* [HOW TO COMPLETE THIS TASK]: The answer must be one number: how many lines in the data below include the string "mikrobiologi".

* [PROVIDED ENTRIES]:
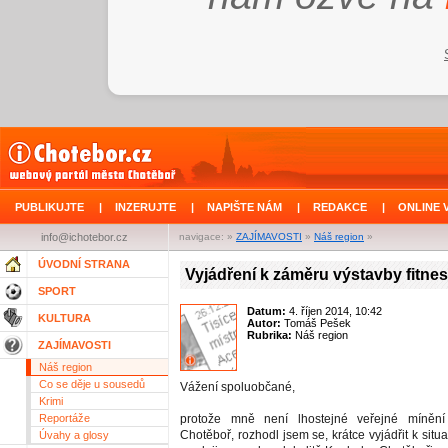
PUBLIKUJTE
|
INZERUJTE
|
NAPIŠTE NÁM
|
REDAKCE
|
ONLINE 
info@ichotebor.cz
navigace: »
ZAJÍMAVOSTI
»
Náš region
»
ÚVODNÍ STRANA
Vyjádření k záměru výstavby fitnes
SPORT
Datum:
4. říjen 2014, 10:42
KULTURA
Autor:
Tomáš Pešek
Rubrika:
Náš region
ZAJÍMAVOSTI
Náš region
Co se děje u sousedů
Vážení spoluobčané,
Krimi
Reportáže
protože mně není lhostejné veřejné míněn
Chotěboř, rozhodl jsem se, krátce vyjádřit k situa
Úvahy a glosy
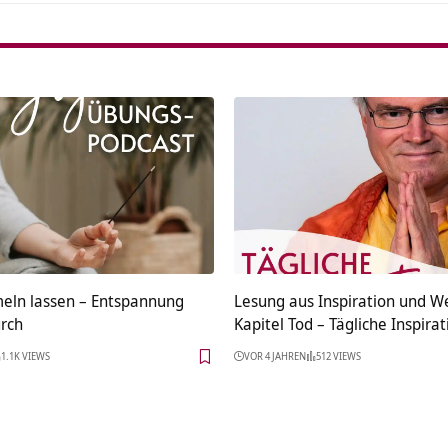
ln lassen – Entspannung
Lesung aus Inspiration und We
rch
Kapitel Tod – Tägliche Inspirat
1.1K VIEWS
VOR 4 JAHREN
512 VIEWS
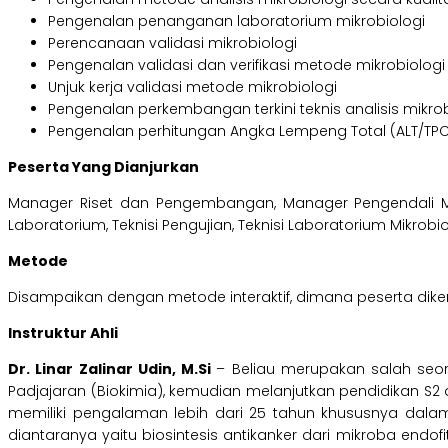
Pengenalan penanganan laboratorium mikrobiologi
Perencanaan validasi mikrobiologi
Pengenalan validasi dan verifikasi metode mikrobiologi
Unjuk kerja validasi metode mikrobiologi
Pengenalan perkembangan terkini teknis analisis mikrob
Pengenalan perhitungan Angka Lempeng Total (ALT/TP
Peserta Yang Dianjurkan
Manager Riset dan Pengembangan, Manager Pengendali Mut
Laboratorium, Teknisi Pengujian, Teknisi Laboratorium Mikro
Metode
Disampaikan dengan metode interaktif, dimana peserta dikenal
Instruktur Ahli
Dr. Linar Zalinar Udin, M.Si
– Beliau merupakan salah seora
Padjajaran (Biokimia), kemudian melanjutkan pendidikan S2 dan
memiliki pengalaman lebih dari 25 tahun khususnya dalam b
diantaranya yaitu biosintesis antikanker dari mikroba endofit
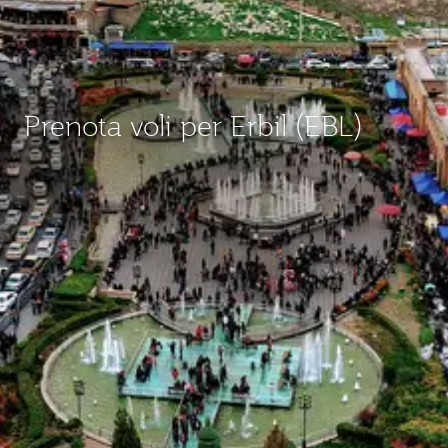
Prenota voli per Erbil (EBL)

* [ANSWER FOR THIS EXERCISE]: 4